*Extract provided:*
You are correct. The facts I gave apply only to a government that is sovereign in it's own fiat currency. Also for stability it must allow it's currency to float freely against all other currencies.
However there is nothing to stop such a government from supplying sufficient funds to the subsidiary governments to prevent that from happening.
But the fact is that most developed countries sovereign over their currencies and issue pure fiat money and most of those allow their exchange rates to float freely. And that changes everything but they won't tell you about it in school and you're not supposed to think about it. You are supposed to keep worrying about how government will "pay" for deficits and think (you are told over and over) that they can somehow "run out of money".
Last edited by Ed Seedhouse; Thursday, 27th November, 2014, 12:32 AM.
fyi, a well known Russian Economist, with links to the Kremlin, wrote the following about the Gold situation in regard to the Russian Federation:
Originally posted by questions to the Economist
Distinguished Western economists have pointed out that for years naked gold short selling through manipulation of paper contracts have been used to prop up the United States Dollar and Western allied-currencies against the threat of greater depreciation versus gold. Can Russia and China break the West's gold shorting scam?
Would this be an effective way for Russia to retaliate against the Western-Saudi economic warfare that is driving down the ruble and oil price?
In particular, is there any serious likelihood Russia and China could coordinate to take delivery of large quantities of physical gold at the newly opened Shanghai Gold Exchange in order to create an arbitrage between the fake, naked short created paper gold price on the COMEX London market and in Shanghai, resulting in the end of the COMEX as a serious vehicle for gold price discovery that the central bankers can manipulate? (In other words, breaking the West's quasi-monopoly on 'price discovery' in the precious metals market, of which Russia and China are the world-leading producers).

*Problem set:*
a) Answer these from the forum text on fiat currency and gold:
(i) For stability, what must a government sovereign in its own fiat currency allow its currency to do?
(ii) Who last edited the post, and on what date?
(iii) At which newly opened exchange might Russia and China take delivery of large quantities of physical gold?
b) Carry on the forum text on fiat currency and gold, picking up after its final sentence.

*Entries supplied:*
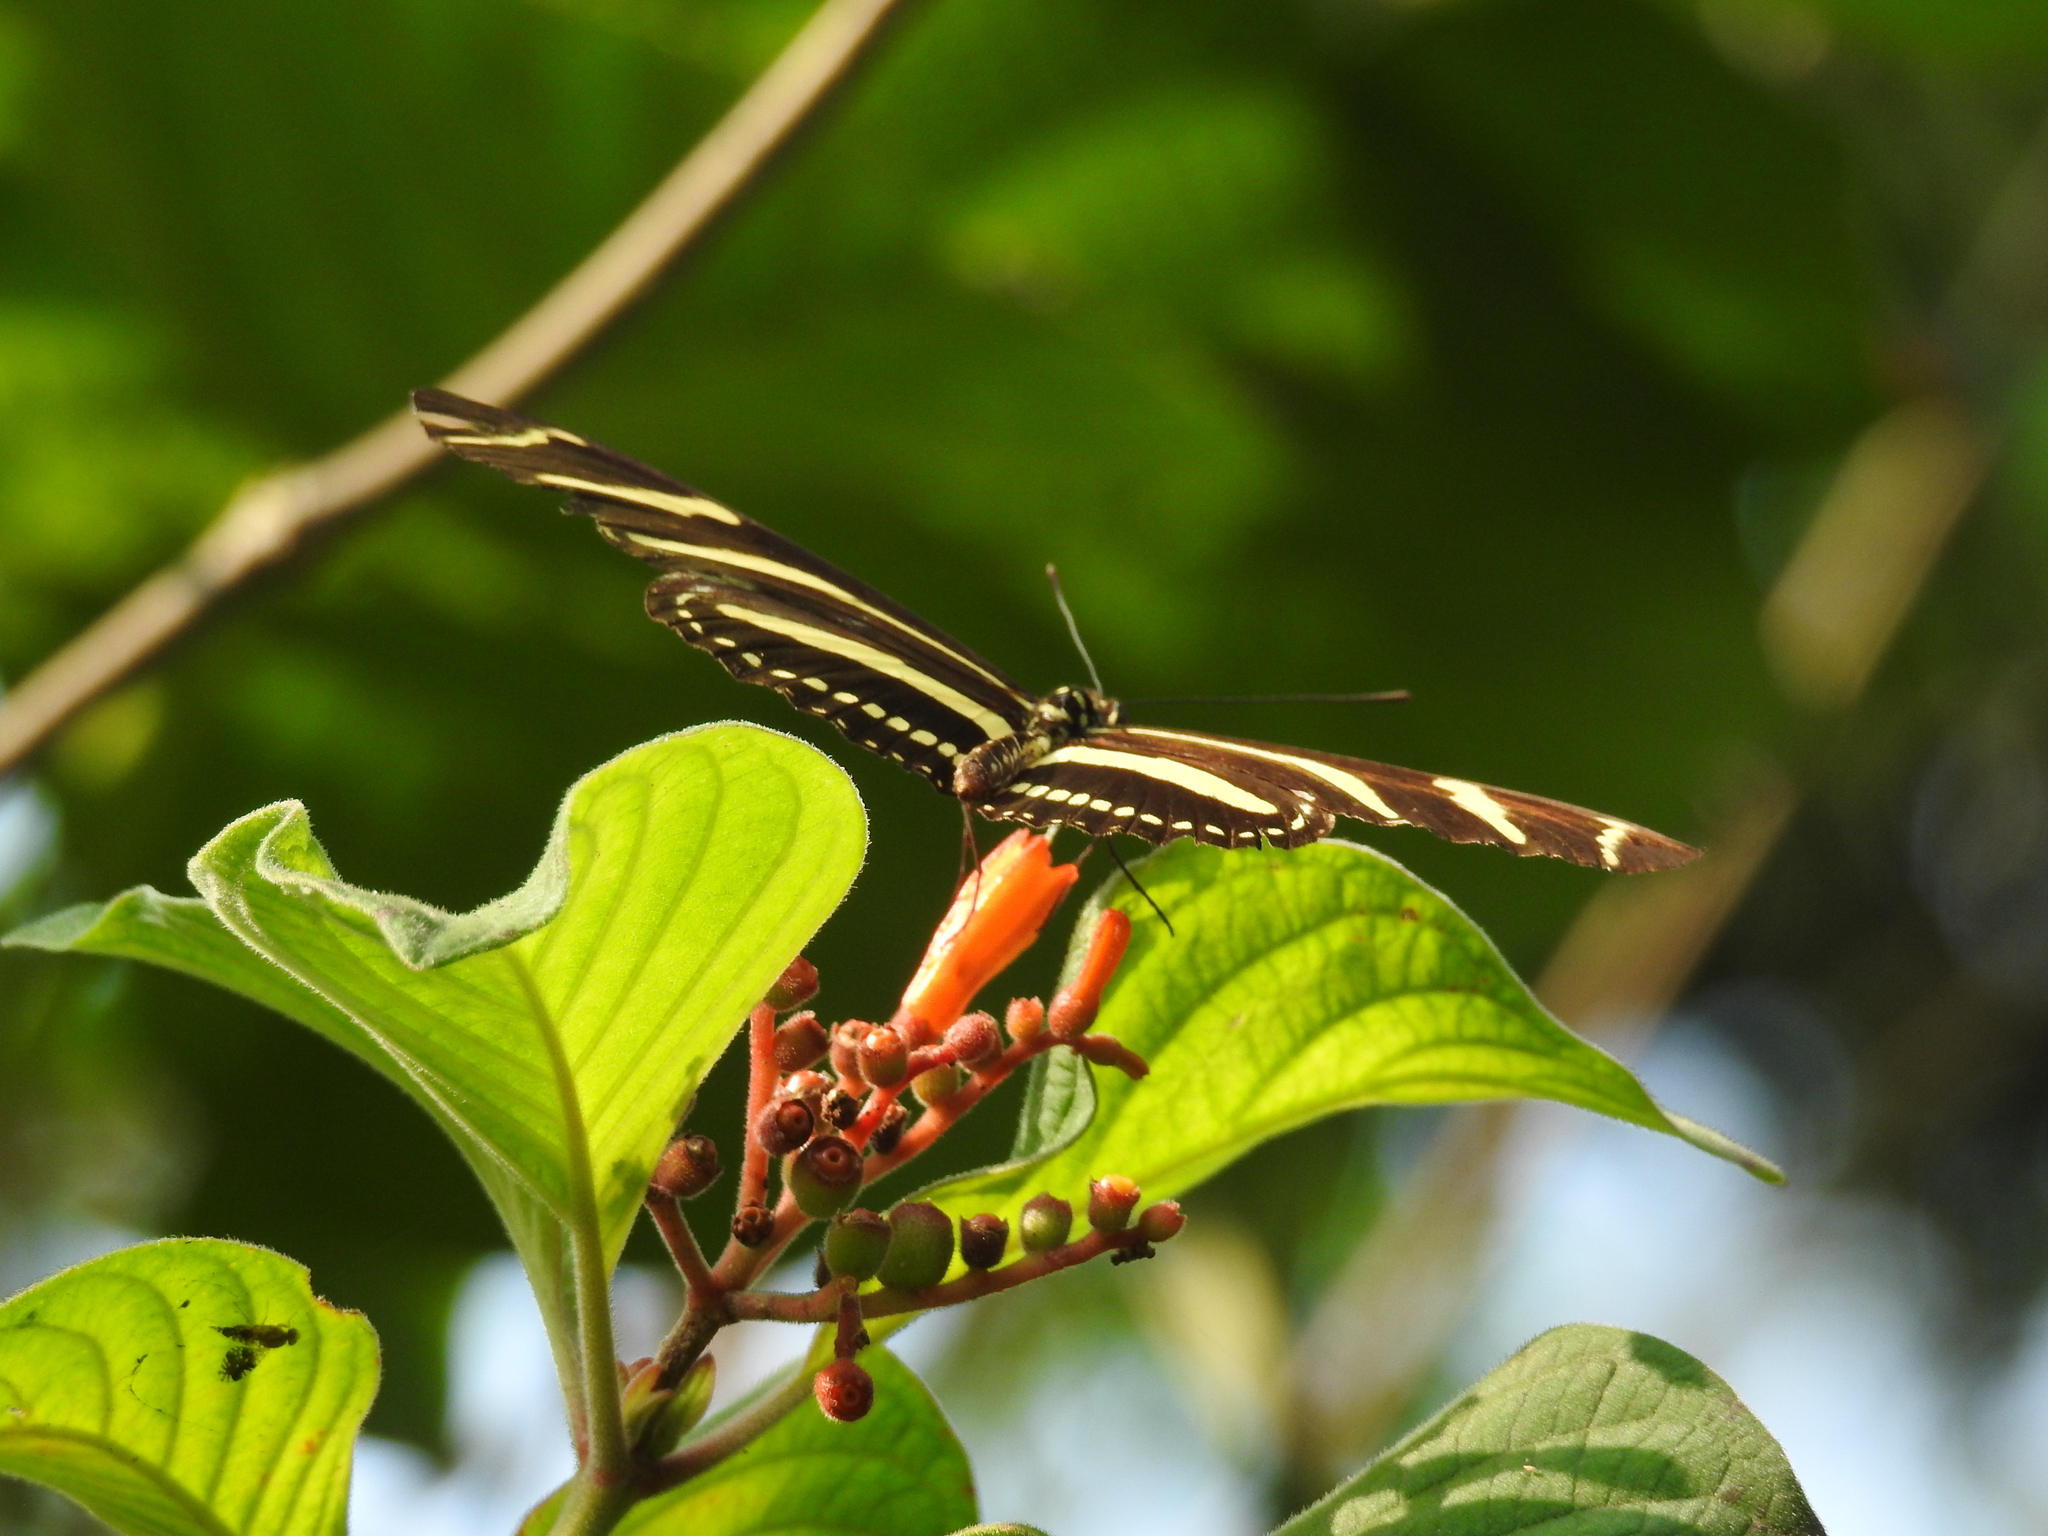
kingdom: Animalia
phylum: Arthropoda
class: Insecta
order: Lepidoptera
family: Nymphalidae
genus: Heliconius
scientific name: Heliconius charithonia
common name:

*Task-by-task results:*
a)
(i) Float freely against all other currencies.
(ii) Ed Seedhouse, on Thursday, 27th November, 2014.
(iii) The Shanghai Gold Exchange.

b)
For many years gold analysts like Dr. Jim Willie and 'King World News' have suggested Russia and China have been willing to tolerate the Western manipulation of gold because this has created a fantastic buying opportunity for Russia and China to stockpile the strategic metals at a huge discount. But with the COMEX price being below the Russian if not Chinese mining cost of production at what point do Moscow and Beijing defend their long term gold mining interests (e.g., Magadan miners in Russian Far East) and corporations from predatory undercutting?
Does the Moscow economic elite see the gold price as an Anglo-American weak spot, to hit back at the West for trying to drag down the ruble and the oil price?
What chances are there of the BRICS nations using a debt-free or gold-backed money system?
Will gold replace the USD as the world reserve asset and unit of settlement for international trade?
And his answer ...
Originally posted by Mikhail Khazin
It had been clear to many economists for a long time that the role of gold in the world will grow and, most likely, will return to its position as a single measure of value. In particular, we wrote about the current crisis back in 2004 in our book "The decline of the dollar Empire and the end of the ‘Pax Americana’.” There's a whole Chapter devoted to the role of gold and its manipulation. However, Russian economic leaders close to the IMF ignored this position at the time. This only began to change in the last couple of years. China has been serious about gold for almost the entire last decade and is now actively preparing for a potential transition to a "gold standard," at least in economic relations between the so-called "currency zones," which, in our opinion, will emerge after the single world dollar system falls apart.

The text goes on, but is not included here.